Monday, Apr. 16, 1979
"Return to Realism"
By Hugh Sidey
The world has grown more dangerous in the past few months. Tension over oil and the unrelenting growth of the Soviet arsenal have sent shock waves into the American system. "Nuclear war is becoming more probable," laments Richard Barnet of the Institute for Policy Studies. Yes, confesses one of President Carter's principal strategic planners, there is "a change in attitude" in the White House. There is the growing realization that the U.S. must sustain and demonstrate its power, even be prepared to use it.
As if orchestrated, the nation's clergy are raising their voices against the world's mad arms rush, but the people who are obsessed with weapons--like the Soviets--hurry on. The U.S. is dragged along. Need it be?
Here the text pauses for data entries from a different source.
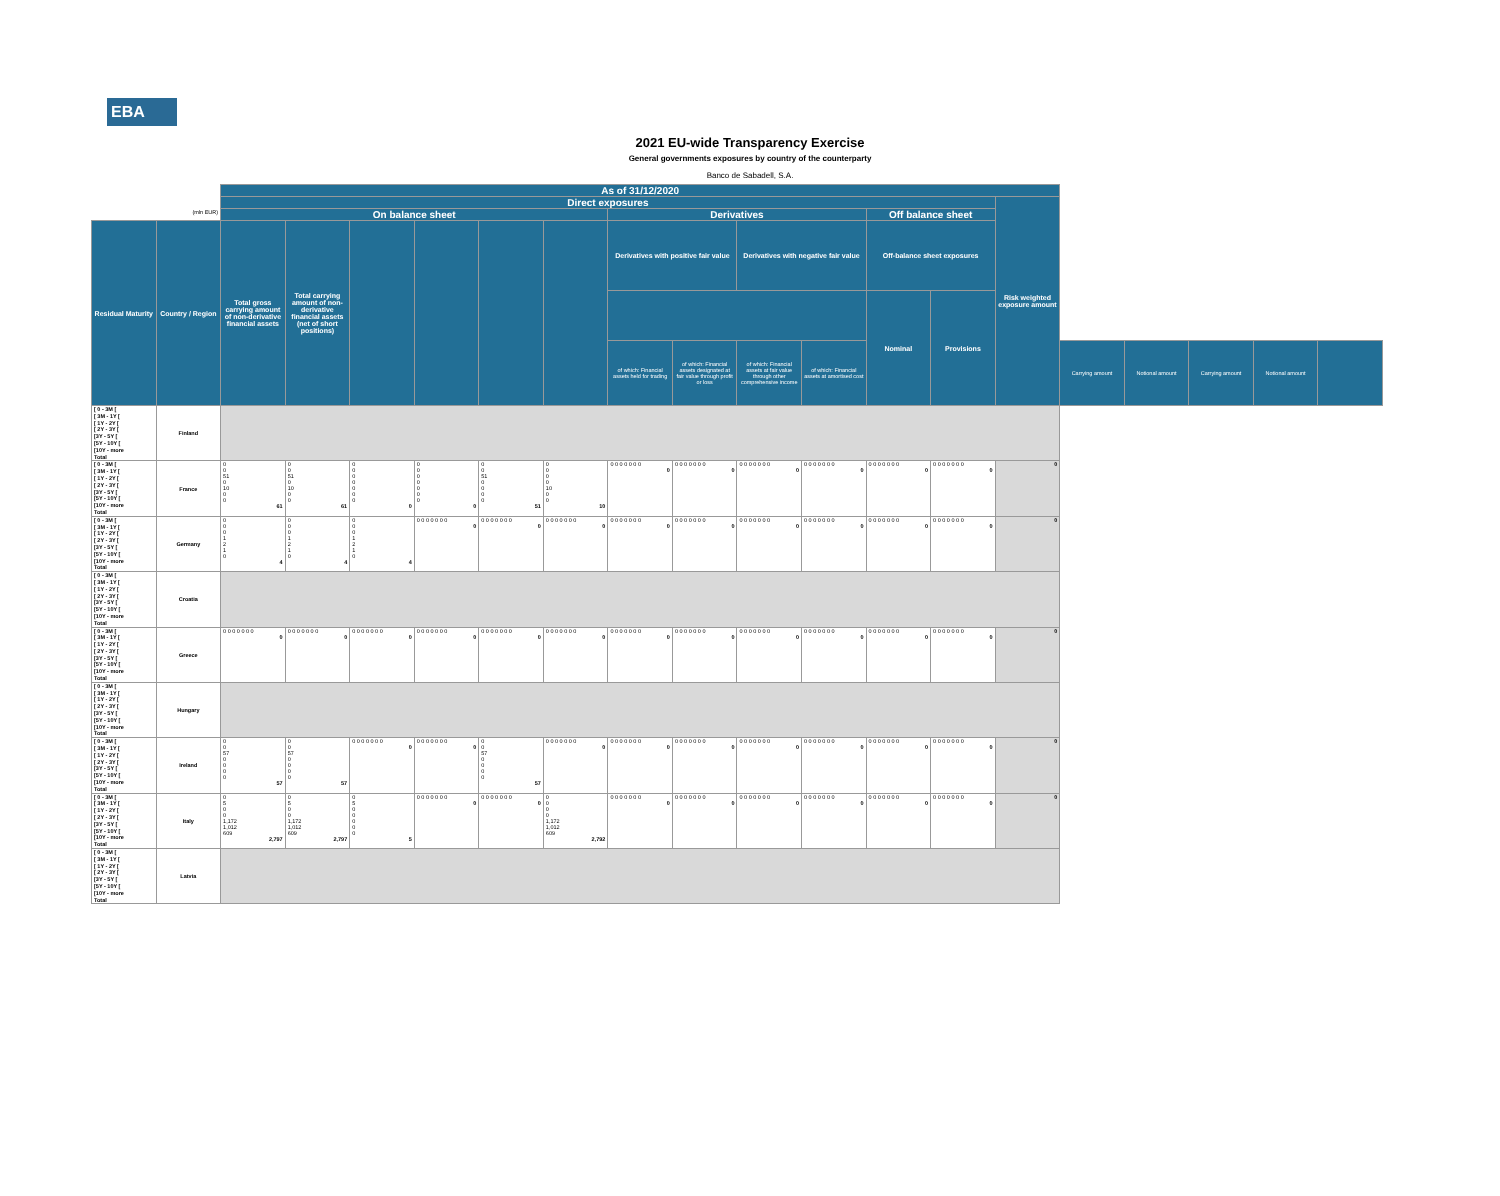EBA
2021 EU-wide Transparency Exercise
General governments exposures by country of the counterparty
Banco de Sabadell, S.A.
| | | As of 31/12/2020 | | | | | | | | | | | | | | | | | |
| | | Direct exposures | | | | | | | | | | | | Risk weighted exposure amount | | | | | |
| | (mln EUR) | On balance sheet | | | | | | Derivatives | | | | Off balance sheet | | | | | | | |
| Residual Maturity | Country / Region | Total gross carrying amount of non-derivative financial assets | Total carrying amount of non-derivative financial assets (net of short positions) | | | | | Derivatives with positive fair value | | Derivatives with negative fair value | | Off-balance sheet exposures | | | | | | | |
| | | | | | | | | | | | | Nominal | Provisions | | | | | | |
| | | | | | | | | of which: Financial assets held for trading | of which: Financial assets designated at fair value through profit or loss | of which: Financial assets at fair value through other comprehensive income | of which: Financial assets at amortised cost | | | | Carrying amount | Notional amount | Carrying amount | Notional amount | |
| [ 0 - 3M [ [ 3M - 1Y [ [ 1Y - 2Y [ [ 2Y - 3Y [ [3Y - 5Y [ [5Y - 10Y [ [10Y - more Total | Finland | | | | | | | | | | | | | | | | | | |
| [ 0 - 3M [ [ 3M - 1Y [ [ 1Y - 2Y [ [ 2Y - 3Y [ [3Y - 5Y [ [5Y - 10Y [ [10Y - more Total | France | 0 0 51 0 10 0 0 61 | 0 0 51 0 10 0 0 61 | 0 0 0 0 0 0 0 0 | 0 0 0 0 0 0 0 0 | 0 0 51 0 0 0 0 51 | 0 0 0 0 10 0 0 10 | 0 0 0 0 0 0 0 0 | 0 0 0 0 0 0 0 0 | 0 0 0 0 0 0 0 0 | 0 0 0 0 0 0 0 0 | 0 0 0 0 0 0 0 0 | 0 0 0 0 0 0 0 0 | 0 | | | | | |
| [ 0 - 3M [ [ 3M - 1Y [ [ 1Y - 2Y [ [ 2Y - 3Y [ [3Y - 5Y [ [5Y - 10Y [ [10Y - more Total | Germany | 0 0 0 1 2 1 0 4 | 0 0 0 1 2 1 0 4 | 0 0 0 1 2 1 0 4 | 0 0 0 0 0 0 0 0 | 0 0 0 0 0 0 0 0 | 0 0 0 0 0 0 0 0 | 0 0 0 0 0 0 0 0 | 0 0 0 0 0 0 0 0 | 0 0 0 0 0 0 0 0 | 0 0 0 0 0 0 0 0 | 0 0 0 0 0 0 0 0 | 0 0 0 0 0 0 0 0 | 0 | | | | | |
| [ 0 - 3M [ [ 3M - 1Y [ [ 1Y - 2Y [ [ 2Y - 3Y [ [3Y - 5Y [ [5Y - 10Y [ [10Y - more Total | Croatia | | | | | | | | | | | | | | | | | | |
| [ 0 - 3M [ [ 3M - 1Y [ [ 1Y - 2Y [ [ 2Y - 3Y [ [3Y - 5Y [ [5Y - 10Y [ [10Y - more Total | Greece | 0 0 0 0 0 0 0 0 | 0 0 0 0 0 0 0 0 | 0 0 0 0 0 0 0 0 | 0 0 0 0 0 0 0 0 | 0 0 0 0 0 0 0 0 | 0 0 0 0 0 0 0 0 | 0 0 0 0 0 0 0 0 | 0 0 0 0 0 0 0 0 | 0 0 0 0 0 0 0 0 | 0 0 0 0 0 0 0 0 | 0 0 0 0 0 0 0 0 | 0 0 0 0 0 0 0 0 | 0 | | | | | |
| [ 0 - 3M [ [ 3M - 1Y [ [ 1Y - 2Y [ [ 2Y - 3Y [ [3Y - 5Y [ [5Y - 10Y [ [10Y - more Total | Hungary | | | | | | | | | | | | | | | | | | |
| [ 0 - 3M [ [ 3M - 1Y [ [ 1Y - 2Y [ [ 2Y - 3Y [ [3Y - 5Y [ [5Y - 10Y [ [10Y - more Total | Ireland | 0 0 57 0 0 0 0 57 | 0 0 57 0 0 0 0 57 | 0 0 0 0 0 0 0 0 | 0 0 0 0 0 0 0 0 | 0 0 57 0 0 0 0 57 | 0 0 0 0 0 0 0 0 | 0 0 0 0 0 0 0 0 | 0 0 0 0 0 0 0 0 | 0 0 0 0 0 0 0 0 | 0 0 0 0 0 0 0 0 | 0 0 0 0 0 0 0 0 | 0 0 0 0 0 0 0 0 | 0 | | | | | |
| [ 0 - 3M [ [ 3M - 1Y [ [ 1Y - 2Y [ [ 2Y - 3Y [ [3Y - 5Y [ [5Y - 10Y [ [10Y - more Total | Italy | 0 5 0 0 1,172 1,012 609 2,797 | 0 5 0 0 1,172 1,012 609 2,797 | 0 5 0 0 0 0 0 5 | 0 0 0 0 0 0 0 0 | 0 0 0 0 0 0 0 0 | 0 0 0 0 1,172 1,012 609 2,792 | 0 0 0 0 0 0 0 0 | 0 0 0 0 0 0 0 0 | 0 0 0 0 0 0 0 0 | 0 0 0 0 0 0 0 0 | 0 0 0 0 0 0 0 0 | 0 0 0 0 0 0 0 0 | 0 | | | | | |
| [ 0 - 3M [ [ 3M - 1Y [ [ 1Y - 2Y [ [ 2Y - 3Y [ [3Y - 5Y [ [5Y - 10Y [ [10Y - more Total | Latvia | | | | | | | | | | | | | | | | | | |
Carter prays these days, but it is also noted that he sent the aircraft carrier Constellation to the Arabian Sea even in the midst of his spiritual ministrations for peace in the Middle East. Is he becoming a little more of an Old Testament figure? The President laughs. "I think so," he says. "There's a good balance. It is a very vivid demonstration of the importance of American military strength when it is used for peaceful purposes." This latter-day Isaiah is trying his best to beat some of our swords into plowshares, but inside Jimmy Carter is the same belief found in most Americans--that our might has done more to preserve modern peace than any other single force. While he argues for disarmament, Carter intends to devise new and better weapons.
Peace through strength. There is a mockery in that equation. "We build up and build up," said John Kennedy one melancholy evening, "then somebody is going to use them. That is the lesson of history." Or is it?
Richard Nixon began the Strategic Arms Limitation Talks even while allowing Shah Mohammed Reza Pahlavi to come to America and fill his military market basket. "I think I can prove," mused Nixon a while back, "that the arms Americans have sold have rarely been used in aggression, while those of the Russians and other nations have been used repeatedly. Are we to ignore requests from our friends in this kind of world?"
House Speaker Tip O'Neill predicts that his restive Congress is going to raise the defense budget even over the $11 billion increase (total $125.8 billion) proposed by Jimmy Carter. The eloquent and insistent voices for disarmament from Iowa's Senator John Culver and Wisconsin's Les Aspin have been subtly toned down lately as the facts of the Soviet buildup have hardened.
"A return to realism," says Secretary of Defense Harold Brown of the awakening American attitude toward our strength. We drifted in the years after Viet Nam, embarrassed by power. The Soviets did nothing of the sort. By the early 1980s the U.S.S.R. will probably have caught up with us in almost every modern military category. Their research into new weapons of terror, though now behind ours, will perhaps exceed our own because of the sheer concentration of effort.
Oliver Wendell Holmes, wounded three times in the Civil War, used to thunder a century ago about "this smug, oversafe corner of the world . . . a little space of calm in the midst of the tempestuous, untamed streaming of the world," so far removed from most human want and anguish. That has not changed much over the past decades. But now it is changing. Scarcity is catching us, and we would probably be one of the first nuclear battlegrounds if restraint ever fractured.
But along with fear these days comes also the faint scent of a new kind of courage, the renewed understanding that in every moment of stress there is opportunity. While searching for a nuclear accommodation with the Soviet Union, the U.S. seems to be showing more understanding of our power, both military and economic. Holmes contended that character emerged from adversity, heroes from heroics. There are no more battles of Ball's Bluff or Antietam with trumpets and cannons, but it is a time for our own brand of heroics and heroes, men and women who in these next months can bring new and bold ideas to preserve peace even among contending societies in the nuclear age.